Microfinance en zone de conflit : comment la recherche éclaire la résilience économique au Kivu
La microfinance repose sur des services financiers simples (microcrédits, épargne, parfois assurance) destinés à des populations exclues du système bancaire classique. Dans des contextes stables, ces outils contribuent à sécuriser les revenus et à faire face aux imprévus. Mais en zone de conflit armé, leur fonctionnement est profondément fragilisé. Retraits massifs de l’épargne, difficultés de remboursement, perte de contact avec les clients déplacés : les institutions de microfinance (IMF) sont confrontées à des tensions extrêmes.
La région du Kivu, en République démocratique du Congo, illustre ces défis à grande échelle. Marquée par une instabilité persistante et des millions de personnes déplacées, elle concentre à la fois des besoins humanitaires majeurs et une activité de microfinance toujours bien présente. C’est ce paradoxe, fragilité du contexte et persistance des institutions, qui est au cœur d’un projet de recherche conjoint mené par l’UMONS et l’Université Catholique de Bukavu.

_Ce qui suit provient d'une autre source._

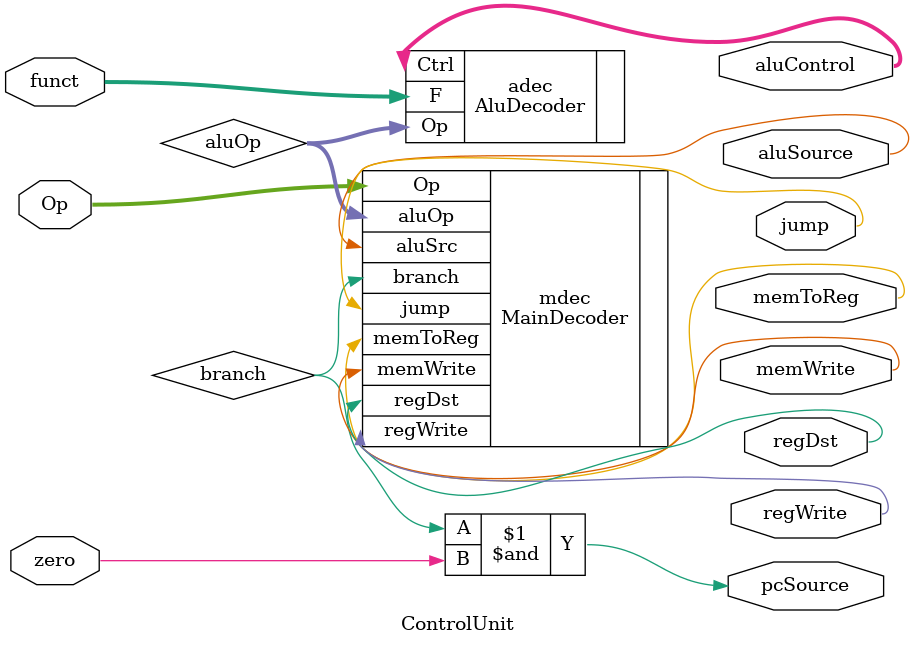
<source format=sv>
`ifndef ControlUnit
`define ControlUnit

`include "MainDecoder.sv"
`include "AluDecoder.sv"

module ControlUnit (Op, funct, zero, memToReg, memWrite, pcSource, aluSource, regDst, regWrite, jump, aluControl);
   //
   // ---------------- PORT DEFINITIONS ----------------
   //
   
   input wire [5:0] Op, funct;
   
   input wire zero;
   
   output wire memToReg, memWrite, pcSource, aluSource, regDst, regWrite, jump;
   
   output wire [2:0] aluControl;
   
   wire [1:0] aluOp;
   
   wire branch;
   
   
   MainDecoder mdec (.Op(Op), .regWrite(regWrite), .regDst(regDst), .aluSrc(aluSource), .branch(branch), .memWrite(memWrite), .memToReg(memToReg), .jump(jump), .aluOp(aluOp));
   
   
   AluDecoder adec (.F(funct), .Op(aluOp), .Ctrl(aluControl));
   
   and (pcSource, branch, zero);

endmodule

`endif 
</source>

Un projet de recherche ancré dans le terrain
L’objectif du projet ? Évaluer le rôle de la microfinance dans les zones de conflit armé et analyser la manière dont les IMF peuvent anticiper et gérer les effets de la guerre. Trois axes structurent la recherche : l’adaptation des pratiques des employés d’IMF en contexte d’insécurité, l’identification des services financiers les plus pertinents pour les populations en crise et le rôle des organisations humanitaires dans le soutien aux IMF.
Pour y répondre, l’équipe s’appuie sur des enquêtes qualitatives et quantitatives, des entretiens et des focus groups menés au Nord et au Sud-Kivu par les chercheurs de l’Université Catholique de Bukavu, en étroite collaboration avec l’UMONS.
« Notre projet doit permettre de proposer des recommandations aux institutions de microfinance en termes de stratégies de gestion des crises et d’adaptation des produits financiers aux besoins des clients en période de conflits », explique Cécile Godfroid, chercheuse à l’UMONS et coordinatrice du projet.
L’expertise de l’UMONS au service de l’utilité sociétale
Cette recherche s’appuie sur une expertise reconnue en microfinance développée à l’UMONS, notamment au sein du service Management et étude des organisations et du Centre de Recherche en Microfinance (CERMi). Les travaux antérieurs menés dans ce cadre, dont des recherches sur les crises en microfinance, constituent un socle scientifique solide pour analyser les effets spécifiques des conflits armés sur les institutions financières de proximité.
« Les contextes de conflits armés mettent à l’épreuve les fondements mêmes de la microfinance. Les analyser du point de vue des institutions, et pas uniquement des bénéficiaires, est essentiel pour comprendre comment renforcer durablement leur résilience et celle des populations qu’elles soutiennent », souligne Marc Labie, chef du service Management et étude des organisations à l’UMONS.
Au-delà de la production académique, le projet vise des retombées concrètes pour les acteurs de terrain : IMF, organisations humanitaires et partenaires locaux. En combinant analyse scientifique et réalités opérationnelles, il entend éclairer les décisions futures et contribuer à renforcer la résilience économique des populations touchées par la guerre.
Ce projet s’inscrit dans le cadre d’un projet d’amorce et de valorisation soutenu par l’ARES, en lien avec les programmes MOOVE et HES4SD, et mené en coordination avec l’Université Catholique de Bukavu (République démocratique du Congo).